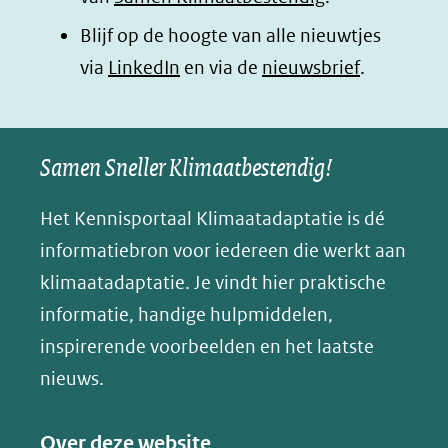
in
in
in
p
Blijf op de hoogte van alle nieuwtjes
nieuw
nieuw
nieuw
B
(opent
via
LinkedIn
venster)
venster)
en via de
venster)
nieuwsbrief
.
l
(verwijst
(verwijst
(verwijst
in
u
naar
naar
naar
e
nieuw
een
een
een
s
Samen Sneller Klimaatbestendig!
venster)
andere
andere
andere
k
(verwijst
website)
website)
website)
Het Kennisportaal Klimaatadaptatie is dé
y
naar
(opent
informatiebron voor iedereen die werkt aan
een
in
klimaatadaptatie. Je vindt hier praktische
andere
nieuw
informatie, handige hulpmiddelen,
website)
venster)
inspirerende voorbeelden en het laatste
(verwijst
nieuws.
naar
een
Over deze website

————

▶ Work to complete: Write each entry again exactly, minus any images.

▶ Reply to the exercise:
in
in
in
p
Blijf op de hoogte van alle nieuwtjes
nieuw
nieuw
nieuw
B
(opent
via
LinkedIn
venster)
venster)
en via de
venster)
nieuwsbrief
.
l
(verwijst
(verwijst
(verwijst
in
u
naar
naar
naar
e
nieuw
een
een
een
s
Samen Sneller Klimaatbestendig!
venster)
andere
andere
andere
k
(verwijst
website)
website)
website)
Het Kennisportaal Klimaatadaptatie is dé
y
naar
(opent
informatiebron voor iedereen die werkt aan
een
in
klimaatadaptatie. Je vindt hier praktische
andere
nieuw
informatie, handige hulpmiddelen,
website)
venster)
inspirerende voorbeelden en het laatste
(verwijst
nieuws.
naar
een
Over deze website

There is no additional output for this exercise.